I'd put guns up there with abortion. Not quite as high, but high enough.
I also agree that same sex marriage sort of feels settled. Younger conservatives especially, I think, have mostly accepted this if not agree with it. The battle now is over things like do you have to decorate a cake for a same sex wedding that you object to. But that will all be sorted out. And interestingly, and importantly, culturally the populace was ahead of politicians and the courts when it came to same sex marriage. I think that's a big part of the reason that once things started happening, they happened quickly. The public's acceptance to gays and lesbians has grown dramatically in just the past decade.

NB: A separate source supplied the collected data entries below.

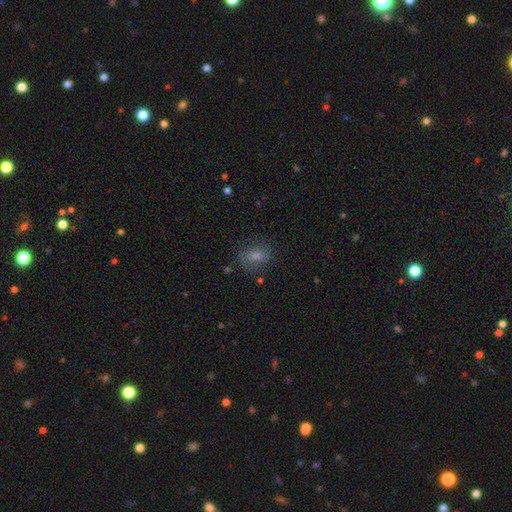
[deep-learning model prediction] Q: Smooth or featured?
A: smooth (71%); runner-up: featured or disk (16%)
Q: How rounded?
A: in between (72%); runner-up: round (24%)
Q: Merging?
A: none (69%); runner-up: minor disturbance (19%)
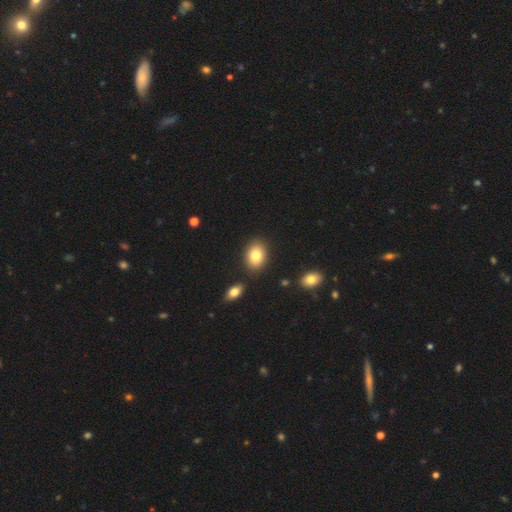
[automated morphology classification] Smooth or featured: smooth — 81% (featured or disk — 10%)
How rounded: in between — 73% (round — 26%)
Merging: none — 83% (minor disturbance — 9%)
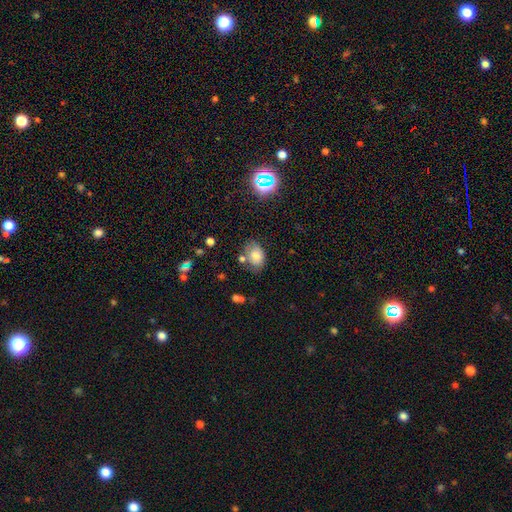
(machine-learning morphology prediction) smooth 71%, featured or disk 17%, star or artifact 12%. Down the decision tree: how rounded — in between (76%); merging — none (61%).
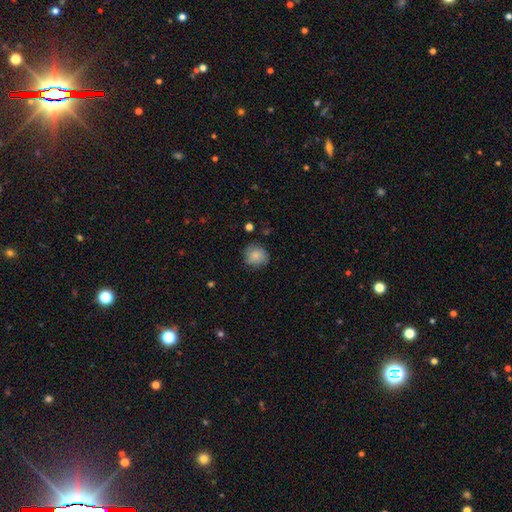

The thing is though, even if I disagree with conservatives on abortion and same sex marriage, I don't automatically assume the worst about their intentions. I don't assume that a pro-choice person is a misogynist who wants to enslave women. I don't assume that someone who believes marriage is between a man and a woman is a homophobe who hates gay people. If someone says they want a secure border I don't assume they're a xenophobic bigot. If they're pro-gun I don't say they have blood on their hands everytime there's a mass shooting.
That's not so say that some of this is not rooted in sexism, or racism or homophobia. There's no doubt some of it is. But I also think there are people who, for religious or cultural reasons, feel differently than I do in good faith. I might think they're wrong, but that's different than attacking their motivations. And that's what a lot of them hear on social media all day. Even if you think they're a racist because of the policies they support, it doesn't mean they think of themselves that way.
There was an interesting study recently regarding how conservatives and progressives define things like racism differently. Conservatives tend to think a person is racist if they act with some kind of racial malice or bigotry in their own lives, whereas progressives tend to regard someone as racist if they support what they regard to be racist policies. It's an interesting distinction and that I think explains some of all this.